Treinar os músculos da
respiração: uma proposta sem remédio
A proposta do nosso
estudo foi testar os efeitos do treinamento muscular inspiratório,
conhecido pela sigla TMI, que é um tipo de exercício feito com
aparelhos simples, que aumentam a resistência à inspiração,
fortalecendo os músculos responsáveis por puxar o ar para os
pulmões.
Essa técnica já é
usada com sucesso em diversas populações, como atletas, idosos e
pessoas com doenças respiratórias. No nosso caso, queríamos saber
se esse treinamento poderia melhorar o controle autonômico do
coração, ou seja, a forma como o sistema nervoso regula,
automaticamente, a frequência cardíaca e a resposta do corpo a
mudanças posturais, como levantar-se de uma cadeira ou da cama.
O sistema nervoso
autônomo possui dois ramos principais: o simpático, que acelera o
coração em situações de estresse, e o parassimpático ou vagal,
que atua como freio, diminuindo a frequência cardíaca em momentos
de repouso. Em pacientes com Parkinson, esse equilíbrio costuma
estar comprometido, especialmente durante situações de estresse
postural, como a mudança da posição sentada para a em pé, o que
pode levar a tonturas, queda de pressão e até desmaios.
Nosso experimento:
respiração e sistema nervoso
No estudo, avaliamos
oito pacientes com doença de Parkinson e oito voluntários
saudáveis, em idades semelhantes. Eles passaram por cinco semanas de
treinamento muscular inspiratório em casa, utilizando aparelhos
simples que aumentam a resistência à inspiração.
Antes e depois do
programa, medimos dois indicadores principais: a pressão
inspiratória máxima — uma medida da força dos músculos
respiratórios; e a variabilidade da frequência cardíaca — uma
forma de avaliar a saúde do sistema nervoso autônomo, especialmente
a atividade vagal.
Os testes foram feitos
em duas situações: na posição sentada que foi identificada como
repouso, e durante estresse ortostático, que é uma situação em
que o corpo é desafiado a manter a pressão arterial estável ao
ficar em pé.
Resultados promissores,
especialmente para quem tem Parkinson
Ambos os grupos (com e
sem Parkinson) apresentaram melhora na força muscular inspiratória
e na atividade vagal em repouso. Mas o que mais nos chamou a atenção
foi que apenas os pacientes com Parkinson mostraram melhora na
resposta do coração ao estresse ortostático após o treinamento.
Isso sugere que esse
tipo de treinamento pode ajudar o organismo a se adaptar melhor a
mudanças posturais, o que pode reduzir sintomas como tonturas,
fadiga e até quedas, tão comuns em pessoas com Parkinson.
Por que a respiração
afeta o coração?
A relação entre
respiração e batimentos cardíacos é profunda. A cada inspiração,
o coração tende a acelerar levemente; ao expirar, ele desacelera.

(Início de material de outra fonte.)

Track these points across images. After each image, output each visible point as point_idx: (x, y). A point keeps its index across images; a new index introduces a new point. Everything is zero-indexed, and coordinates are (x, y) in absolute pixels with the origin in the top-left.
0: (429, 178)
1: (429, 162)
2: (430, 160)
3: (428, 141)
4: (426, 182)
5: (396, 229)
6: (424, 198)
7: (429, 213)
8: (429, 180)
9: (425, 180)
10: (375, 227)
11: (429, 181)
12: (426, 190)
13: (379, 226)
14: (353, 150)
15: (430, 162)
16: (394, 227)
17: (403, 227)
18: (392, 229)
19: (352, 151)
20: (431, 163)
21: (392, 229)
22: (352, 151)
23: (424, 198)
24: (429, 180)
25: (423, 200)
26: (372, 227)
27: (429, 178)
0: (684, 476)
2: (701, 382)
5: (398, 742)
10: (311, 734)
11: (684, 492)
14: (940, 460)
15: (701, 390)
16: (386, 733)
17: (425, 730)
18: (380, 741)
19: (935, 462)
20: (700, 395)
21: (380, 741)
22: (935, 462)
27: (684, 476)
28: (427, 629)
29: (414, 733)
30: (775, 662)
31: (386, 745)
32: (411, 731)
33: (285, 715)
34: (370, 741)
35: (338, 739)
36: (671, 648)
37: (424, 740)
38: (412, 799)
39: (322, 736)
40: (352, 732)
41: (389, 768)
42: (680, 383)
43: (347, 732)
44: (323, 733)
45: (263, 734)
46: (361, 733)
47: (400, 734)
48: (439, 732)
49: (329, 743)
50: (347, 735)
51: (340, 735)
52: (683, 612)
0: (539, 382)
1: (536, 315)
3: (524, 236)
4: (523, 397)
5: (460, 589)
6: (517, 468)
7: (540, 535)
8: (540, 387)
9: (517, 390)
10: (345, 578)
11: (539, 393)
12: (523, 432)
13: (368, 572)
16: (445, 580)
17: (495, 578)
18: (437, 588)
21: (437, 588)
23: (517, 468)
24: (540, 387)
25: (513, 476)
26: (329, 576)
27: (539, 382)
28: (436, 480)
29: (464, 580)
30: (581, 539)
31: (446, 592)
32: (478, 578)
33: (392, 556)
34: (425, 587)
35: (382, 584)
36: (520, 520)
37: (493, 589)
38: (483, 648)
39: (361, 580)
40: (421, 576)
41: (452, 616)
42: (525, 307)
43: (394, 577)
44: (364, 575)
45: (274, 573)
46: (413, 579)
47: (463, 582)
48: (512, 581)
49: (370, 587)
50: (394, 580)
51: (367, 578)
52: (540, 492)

Esse fenômeno é regulado, em grande parte, pelo nervo vago,
importante componente do sistema nervoso parassimpático.
O treinamento
inspiratório parece influenciar esse equilíbrio ao prolongar o
tempo da expiração, o que favorece a ação vagal sobre o coração.
Em outras palavras: ao treinar os músculos respiratórios, estamos
estimulando uma parte do sistema nervoso que protege o coração e
ajuda a controlar a pressão arterial.
O que já sabíamos e o
que ainda precisamos saber
Nossos achados estão
em linha com nosso estudo anteriorde revisão sistemática da
literatura, publicado no Archives of Gerontology and Geriatrics que
mostra que o treinamento inspiratório pode melhorar a modulação
vagal cardíaca, a pressão arterial e o desempenho físico mesmo em
idosos considerados saudáveis. Mas o nosso recém publicado artigo
traz um dado novo: apenas cinco semanas de treinamento já são
suficientes para gerar benefícios autonômicos relevantes,
destacando ainda a forma segura e prática, pois foi realizado no
próprio ambiente domiciliar dos pacientes.
Claro que ainda temos
muito a investigar. Nosso estudo foi um piloto, com número reduzido
de participantes. E não avaliamos pacientes com Parkinson avançado
e com sintomas severos da doença, e que exigiriam acompanhamento
mais rigoroso.
Planejamos ampliar a
amostra e incluir testes mais detalhados de disfunção autonômica,
como o teste de inclinação (head-up tilt). Mas já podemos dizer
que o treinamento inspiratório se mostra uma ferramenta promissora,
barata e de fácil aplicação no manejo da doença. Fonte: apm.